Christianity took a few centuries to clarify how the Father, the Son and the Holy Spirit are not three Gods. We may not face the same problem today because the Church has arrived at a better knowledge of the Trinity. However, if we are not careful, meaning, if we do not have a working grasp of who God is, we might end up worshipping three gods. In other words we confess a Trinitarian God but in actual fact, we have deviated towards a form of tritheism.
The Trinity may be a mystery but God chose through Jesus Christ to reveal His inner life to us. For example, “the Father and I are one. And I will ask the Father, and He will send you another advocate who will be with you till the end of time”. This profound self-revelation of God is central to how we ought to live.
According to the Catechism: “The mystery of the Most Holy Trinity is the central mystery of Christian faith and life. It is the mystery of God in himself. It is therefore the source of all the other mysteries of faith, the light that enlightens them. It is the most fundamental and essential teaching in the ‘hierarchy of the truths of faith’”. (CCC 234).
If it is that essential, we should know who God is in Himself. The fact that the Trinity is a mystery should actually make us want to know more about it. It is natural for the more a reality is shrouded in mystery, the more we want to know it. Just like we are interested into know the private lives of celebrities.
The confession that we believe in one God is true simply because He is one divine nature. Pay attention to the Creed later. “God from God, light from light, true God from true God. Begotten, not made, consubstantial with the Father”. It describes the one divine nature of God. Yet He is distinctly three in persons, meaning that the Father is God, the Son is God and the Holy Spirit is God is also true. These two questions “Who are you?” and “What are you?” allow us to grapple with the mystery of why God is One but Three in Persons. To God, the question “Who are you?” will draw three distinct replies. The Father will response “I am the Father”. Likewise the Son and the Spirit. These are not one person with three answers but three Persons, each giving a distinct response. Then the question “What are you?” will draw the same answer from each Person of the Trinity. The Father will reply “I am God”. Likewise the Son and the Spirit. The distinction that the Father is neither the Son nor the Spirit provides insight that these three persons are relational in nature. The best description for the Three Persons in One is love.
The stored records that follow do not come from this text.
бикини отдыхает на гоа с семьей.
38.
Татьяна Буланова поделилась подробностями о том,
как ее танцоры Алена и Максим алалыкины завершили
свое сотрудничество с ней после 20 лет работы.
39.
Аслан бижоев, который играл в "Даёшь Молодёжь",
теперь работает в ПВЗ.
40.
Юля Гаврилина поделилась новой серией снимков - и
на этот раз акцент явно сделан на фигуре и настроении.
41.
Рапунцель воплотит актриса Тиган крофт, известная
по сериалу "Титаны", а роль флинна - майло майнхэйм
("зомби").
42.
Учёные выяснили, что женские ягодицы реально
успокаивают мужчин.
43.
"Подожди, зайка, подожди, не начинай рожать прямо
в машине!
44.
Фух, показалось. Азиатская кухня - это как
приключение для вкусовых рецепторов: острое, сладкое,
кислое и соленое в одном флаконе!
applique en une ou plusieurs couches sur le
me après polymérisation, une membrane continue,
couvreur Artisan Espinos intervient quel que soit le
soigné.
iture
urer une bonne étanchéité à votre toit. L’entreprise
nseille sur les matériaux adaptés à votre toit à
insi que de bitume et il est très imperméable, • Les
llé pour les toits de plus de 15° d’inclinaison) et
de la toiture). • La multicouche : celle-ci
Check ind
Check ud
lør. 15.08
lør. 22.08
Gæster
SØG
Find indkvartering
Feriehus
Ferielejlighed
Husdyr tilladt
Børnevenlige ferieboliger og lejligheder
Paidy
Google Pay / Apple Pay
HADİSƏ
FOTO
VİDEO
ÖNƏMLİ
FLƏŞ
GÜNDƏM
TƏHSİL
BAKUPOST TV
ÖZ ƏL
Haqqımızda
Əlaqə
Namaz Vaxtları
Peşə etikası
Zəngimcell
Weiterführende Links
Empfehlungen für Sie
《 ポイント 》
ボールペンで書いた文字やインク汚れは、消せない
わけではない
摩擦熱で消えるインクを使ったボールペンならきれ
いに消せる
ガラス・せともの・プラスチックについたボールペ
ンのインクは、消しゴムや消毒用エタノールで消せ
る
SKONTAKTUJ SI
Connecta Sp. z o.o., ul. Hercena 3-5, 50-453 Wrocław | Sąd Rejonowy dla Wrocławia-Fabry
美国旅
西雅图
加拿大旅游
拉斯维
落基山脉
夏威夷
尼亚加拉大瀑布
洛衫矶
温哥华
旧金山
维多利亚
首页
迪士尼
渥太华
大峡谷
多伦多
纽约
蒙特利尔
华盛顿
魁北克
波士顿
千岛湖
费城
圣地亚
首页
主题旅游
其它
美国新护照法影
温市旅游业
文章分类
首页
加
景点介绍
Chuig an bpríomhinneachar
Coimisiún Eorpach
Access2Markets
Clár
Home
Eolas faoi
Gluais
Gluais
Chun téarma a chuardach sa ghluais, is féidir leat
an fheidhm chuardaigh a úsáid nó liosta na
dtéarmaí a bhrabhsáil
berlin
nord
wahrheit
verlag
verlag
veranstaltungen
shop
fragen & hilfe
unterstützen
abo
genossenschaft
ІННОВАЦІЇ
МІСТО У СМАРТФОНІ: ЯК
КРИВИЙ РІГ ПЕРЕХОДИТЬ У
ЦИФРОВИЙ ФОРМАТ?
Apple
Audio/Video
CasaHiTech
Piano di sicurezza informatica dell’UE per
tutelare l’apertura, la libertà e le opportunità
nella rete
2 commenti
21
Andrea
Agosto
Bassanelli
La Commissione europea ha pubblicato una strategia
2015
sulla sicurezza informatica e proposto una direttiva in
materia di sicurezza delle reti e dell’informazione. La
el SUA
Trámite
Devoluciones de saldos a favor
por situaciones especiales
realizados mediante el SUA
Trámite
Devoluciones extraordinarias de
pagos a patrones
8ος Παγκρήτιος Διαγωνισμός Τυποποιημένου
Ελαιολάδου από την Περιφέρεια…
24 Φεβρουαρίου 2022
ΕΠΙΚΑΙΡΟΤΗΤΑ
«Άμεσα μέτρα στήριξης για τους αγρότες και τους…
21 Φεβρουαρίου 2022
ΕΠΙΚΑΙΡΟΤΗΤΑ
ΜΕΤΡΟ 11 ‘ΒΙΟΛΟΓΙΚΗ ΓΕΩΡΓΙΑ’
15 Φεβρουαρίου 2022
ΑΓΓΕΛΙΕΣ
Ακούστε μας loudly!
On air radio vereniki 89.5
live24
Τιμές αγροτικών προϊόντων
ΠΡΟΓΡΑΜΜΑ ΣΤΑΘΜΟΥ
St John equates God with love. He is love and love’s power is shown through relationship. In a manner of speaking, love is Trinitarian in nature because the one who loves is the Father. The one who is loved is the Son and the love between them is the Holy Spirit. Love is verbally an act meaning that it does not exist in an abstract. No one just loves “directionless” or aimlessly. Instead, when a person loves, he or she loves someone and there is someone who is loved and between them there exists a love that binds them together.
The more we know that God is love, the more we would want to invest in relationships. True relationship cannot be reduced to monetary value but instead, it is marked by love and if the nature of God is love in relation, then the knowledge of Him should also inspire us to follow Him.
The reality is that Christians are not as loving as they should be. We are poor lovers in the sense that we do not know how to love like how God loves. To grasp that love, we can start with defining what the opposite of love is. The opposite of love is not hatred. Rather, it is selfishness. Those in a selfish marriage knows what this feels like. However, in God, there is no selfishness. The Father loves the Son completely. The Son loves the Father selflessly. The love between the Father and the Son is infinite. Jesus showed His love for the Father to the extent that He poured out His life in order to save each one of us. This is the love that Christians are invited to. Without being Pelagian, meaning that all this is down to our effort, perhaps our failure to live and love like Jesus is because we have yet to fathom and feel the love within the Trinity between the Father, the Son and the Holy Spirit. The knowledge of the inner life of the Trinity is not vacuous but instead it gives us the inspiration to live our Christianity to the fullest. Love which is truly life-giving is sacrificial for it never stops at the self but like Christ, life is most magnificent when it is poured out in love. The Trinity is our template for the love which Christ has come to show us.